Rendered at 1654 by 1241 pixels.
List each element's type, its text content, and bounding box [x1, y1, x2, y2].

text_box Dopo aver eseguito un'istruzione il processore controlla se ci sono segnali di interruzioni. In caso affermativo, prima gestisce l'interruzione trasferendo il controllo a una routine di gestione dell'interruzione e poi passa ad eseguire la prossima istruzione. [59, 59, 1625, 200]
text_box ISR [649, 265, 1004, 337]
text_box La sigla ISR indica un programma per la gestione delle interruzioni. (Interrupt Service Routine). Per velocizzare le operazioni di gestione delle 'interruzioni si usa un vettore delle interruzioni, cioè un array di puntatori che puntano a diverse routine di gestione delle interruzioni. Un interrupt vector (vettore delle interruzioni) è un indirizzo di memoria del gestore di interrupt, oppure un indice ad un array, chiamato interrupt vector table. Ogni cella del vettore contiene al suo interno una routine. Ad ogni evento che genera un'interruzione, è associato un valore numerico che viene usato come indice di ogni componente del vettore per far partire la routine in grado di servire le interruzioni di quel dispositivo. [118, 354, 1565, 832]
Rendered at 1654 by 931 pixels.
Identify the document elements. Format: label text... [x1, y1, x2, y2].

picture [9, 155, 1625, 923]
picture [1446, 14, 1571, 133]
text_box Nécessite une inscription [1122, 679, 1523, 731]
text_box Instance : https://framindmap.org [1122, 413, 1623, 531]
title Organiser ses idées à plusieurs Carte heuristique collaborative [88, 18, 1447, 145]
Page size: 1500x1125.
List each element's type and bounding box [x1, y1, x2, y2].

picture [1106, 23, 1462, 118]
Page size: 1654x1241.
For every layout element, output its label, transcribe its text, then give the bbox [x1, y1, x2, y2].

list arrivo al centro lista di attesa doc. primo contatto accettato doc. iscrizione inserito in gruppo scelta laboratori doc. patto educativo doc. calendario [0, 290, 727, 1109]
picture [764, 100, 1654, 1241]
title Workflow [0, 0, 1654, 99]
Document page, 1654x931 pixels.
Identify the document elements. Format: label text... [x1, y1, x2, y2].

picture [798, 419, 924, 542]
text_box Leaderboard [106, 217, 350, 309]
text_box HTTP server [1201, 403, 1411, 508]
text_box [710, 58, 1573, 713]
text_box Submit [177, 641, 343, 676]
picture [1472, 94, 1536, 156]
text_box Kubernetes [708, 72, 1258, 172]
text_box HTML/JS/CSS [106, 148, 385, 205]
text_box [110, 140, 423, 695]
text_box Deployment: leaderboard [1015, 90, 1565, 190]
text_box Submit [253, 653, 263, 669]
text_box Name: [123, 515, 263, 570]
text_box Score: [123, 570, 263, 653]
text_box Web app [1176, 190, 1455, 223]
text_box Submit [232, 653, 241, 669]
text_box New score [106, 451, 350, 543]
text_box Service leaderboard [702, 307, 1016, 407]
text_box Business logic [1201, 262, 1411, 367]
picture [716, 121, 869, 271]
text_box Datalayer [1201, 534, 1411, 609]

**DIRECTION**
Rewrite all of the lines above as a numbered list, leaving out any blank lines.

**RESULT**
1. Rendered at 1654 by 1241 pixels.
2. List each element's type, its text content, and bounding box [x1, y1, x2, y2].
3. text_box Dopo aver eseguito un'istruzione il processore controlla se ci sono segnali di interruzioni. In caso affermativo, prima gestisce l'interruzione trasferendo il controllo a una routine di gestione dell'interruzione e poi passa ad eseguire la prossima istruzione. [59, 59, 1625, 200]
4. text_box ISR [649, 265, 1004, 337]
5. text_box La sigla ISR indica un programma per la gestione delle interruzioni. (Interrupt Service Routine). Per velocizzare le operazioni di gestione delle 'interruzioni si usa un vettore delle interruzioni, cioè un array di puntatori che puntano a diverse routine di gestione delle interruzioni. Un interrupt vector (vettore delle interruzioni) è un indirizzo di memoria del gestore di interrupt, oppure un indice ad un array, chiamato interrupt vector table. Ogni cella del vettore contiene al suo interno una routine. Ad ogni evento che genera un'interruzione, è associato un valore numerico che viene usato come indice di ogni componente del vettore per far partire la routine in grado di servire le interruzioni di quel dispositivo. [118, 354, 1565, 832]
6. Rendered at 1654 by 931 pixels.
7. Identify the document elements. Format: label text... [x1, y1, x2, y2].
8. picture [9, 155, 1625, 923]
9. picture [1446, 14, 1571, 133]
10. text_box Nécessite une inscription [1122, 679, 1523, 731]
11. text_box Instance : https://framindmap.org [1122, 413, 1623, 531]
12. title Organiser ses idées à plusieurs Carte heuristique collaborative [88, 18, 1447, 145]
13. Page size: 1500x1125.
14. List each element's type and bounding box [x1, y1, x2, y2].
15. picture [1106, 23, 1462, 118]
16. Page size: 1654x1241.
17. For every layout element, output its label, transcribe its text, then give the bbox [x1, y1, x2, y2].
18. list arrivo al centro lista di attesa doc. primo contatto accettato doc. iscrizione inserito in gruppo scelta laboratori doc. patto educativo doc. calendario [0, 290, 727, 1109]
19. picture [764, 100, 1654, 1241]
20. title Workflow [0, 0, 1654, 99]
21. Document page, 1654x931 pixels.
22. Identify the document elements. Format: label text... [x1, y1, x2, y2].
23. picture [798, 419, 924, 542]
24. text_box Leaderboard [106, 217, 350, 309]
25. text_box HTTP server [1201, 403, 1411, 508]
26. text_box [710, 58, 1573, 713]
27. text_box Submit [177, 641, 343, 676]
28. picture [1472, 94, 1536, 156]
29. text_box Kubernetes [708, 72, 1258, 172]
30. text_box HTML/JS/CSS [106, 148, 385, 205]
31. text_box [110, 140, 423, 695]
32. text_box Deployment: leaderboard [1015, 90, 1565, 190]
33. text_box Submit [253, 653, 263, 669]
34. text_box Name: [123, 515, 263, 570]
35. text_box Score: [123, 570, 263, 653]
36. text_box Web app [1176, 190, 1455, 223]
37. text_box Submit [232, 653, 241, 669]
38. text_box New score [106, 451, 350, 543]
39. text_box Service leaderboard [702, 307, 1016, 407]
40. text_box Business logic [1201, 262, 1411, 367]
41. picture [716, 121, 869, 271]
42. text_box Datalayer [1201, 534, 1411, 609]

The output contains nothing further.